The piece centers around the eye-popping investments in, and growth of, mobile payment startup Square, now valued at $3.25 billion after it raised more than $200 million in a new round of financing.
Waters examines Square within the prism of its larger and more established comrade in the Silicon Valley tech ecosystem — Apple and its new Passbook digital wallet platform, launched this week. Waters rightly points out that however awe-inspiring most Apple products tend to be, a key component is missing from Passbook: a way to make a payment. “Apple’s bet is that consumers still prefer to pay with a card or hard cash,” he writes.
Mobile Payments: Fundamental to Growth of Digital Marketing
As someone who has been a keen observer of, and commentator on, the growth and consumer use of mobile payments, I found the FT piece fascinating. Not only for Waters’ ability to succinctly burst the hype bubble often surrounding mobile payments but for the fact he makes clear a point I and others in the digital marketing space have long argued: the mobile wallet isn’t quite yet ready for prime time.
Don’t get me wrong. As a digital marketer, I’m enthralled by mobile payments and the opportunities the digital wallet brings to consumers and brands.
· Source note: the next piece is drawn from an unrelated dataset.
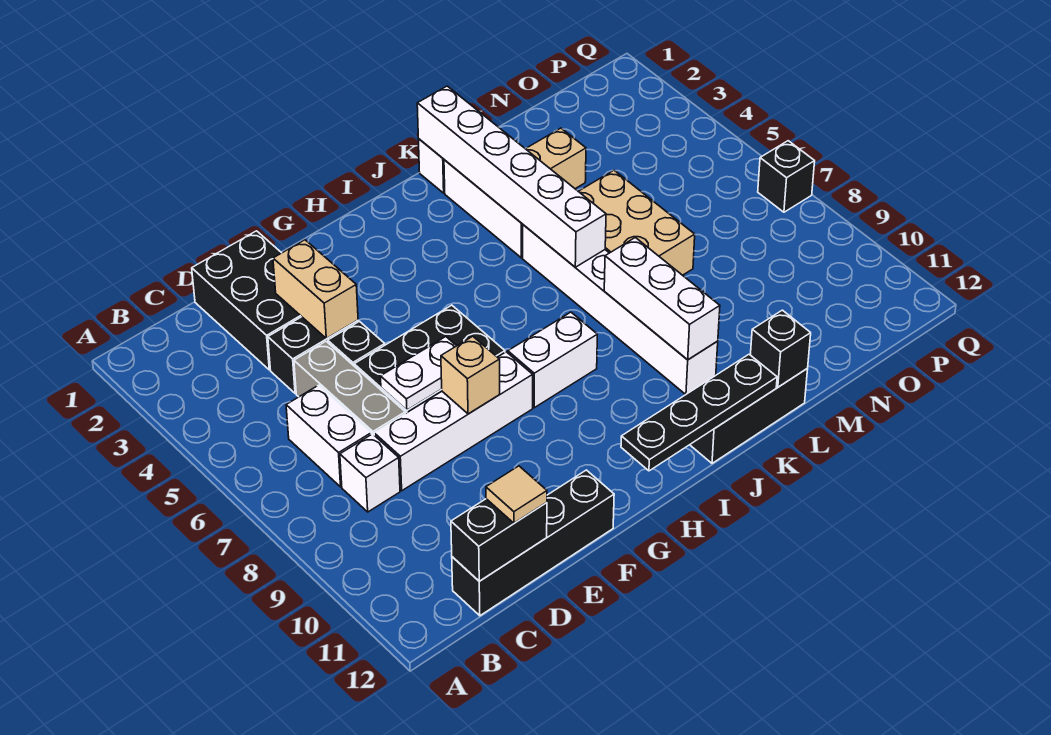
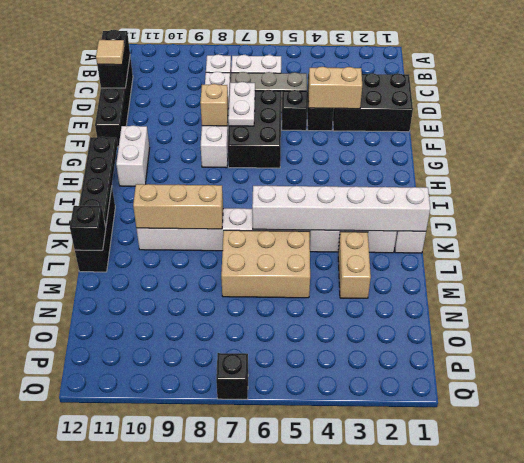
white brick H8:I8 level 1 -> white brick G11:H11 level 1
white brick K8:K10 level 2 -> tan brick K8:K10 level 2

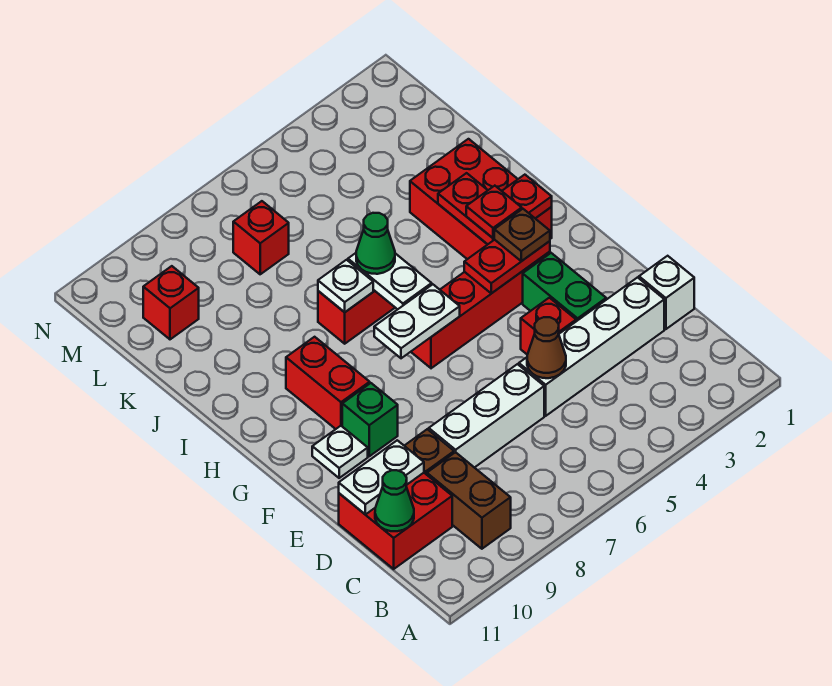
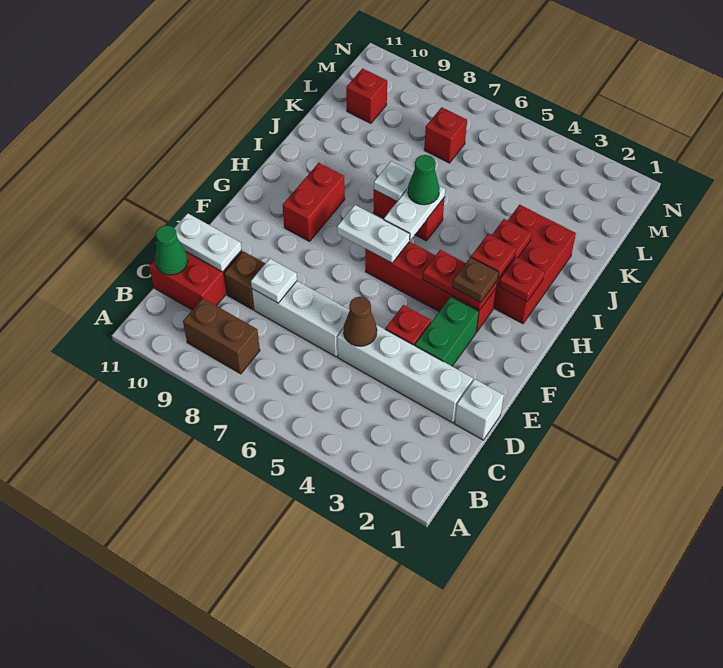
brown brick B9:C9 level 1 -> brown brick B8:B9 level 1
green brick F9 level 1 -> none
white plate F10 level 1 -> white plate D8 level 2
I easily see it being one of the most fundamentally important technologies to emerge in marketing since the rise of the smartphone itself.
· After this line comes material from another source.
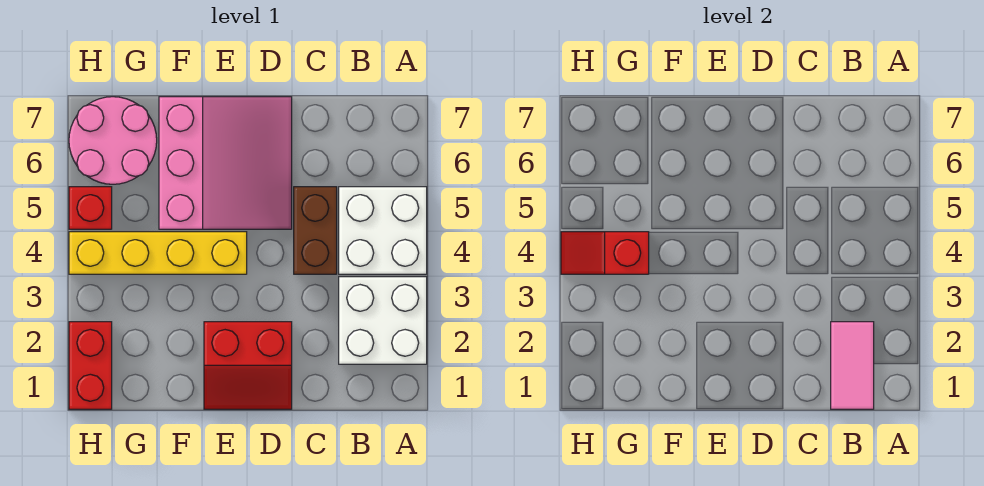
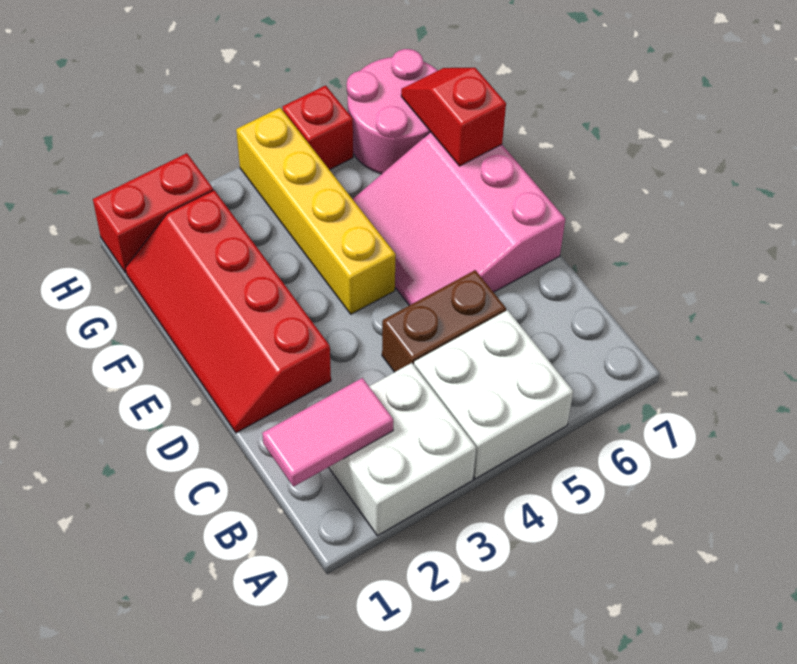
red slope D1:E2 level 1 top 2 -> red slope D1:G2 level 1 top 2
pink slope D5:F7 level 1 top F -> pink slope D5:F7 level 1 top 7
red slope G4:H4 level 2 top G -> red slope F7:G7 level 2 top F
But once one gets past the hype, it becomes pretty clear that corporate investment in mobile payments is outstripping consumer adoption.
As I wrote in Advertising Age last June, brands and marketers love to tout mobile payments as “the next big thing. It’s easy to see why: Brands can instantly access an individual customer’s in-store purchase data and serve up targeted deals. The customer pays simply by holding up his smartphone to the checkout scanner — no digging into the wallet for a credit card, dollar bills or, heaven forbid, loose change.
Despite that hype, consumer ambivalence to mobile payments is high. According to a survey by IDC, only 20 percent of people have ever purchased a product using their mobile phone. And of those who have devices enabled with Near Field Communications — the technology behind mobile purchasing — only 2 percent are expected to use them in 2012.
Hype Outstrips Current Value to Consumers
The reality is that the “digital wallet” has yet to gain mainstream adoption for a simple reason: it’s often clunky to use. The hype of a consumer being able to effortlessly flash their smartphone in front of a checkout scanner is met by the reality of usability issues that are inherent in any new technology.
That doesn’t mean brands should give up on mobile payments. For merchants, mobile payments present the perfect mix of targeted e-commerce with bricks-and-mortar shopping data direct from their customers. The opportunity to present consumers with offers and coupons, often in a real-time presence and geo-targeted by their physical location in and around a store, is a sort of Nirvana for customer data collection.
To fully realize the massive potential of mobile payments, marketers must cut through the hype and fix two glaring problems: ease of use and the value proposition to consumers. Right now, neither is very clear, and that is leading to a lot of hype but little economic bite for the digital wallet.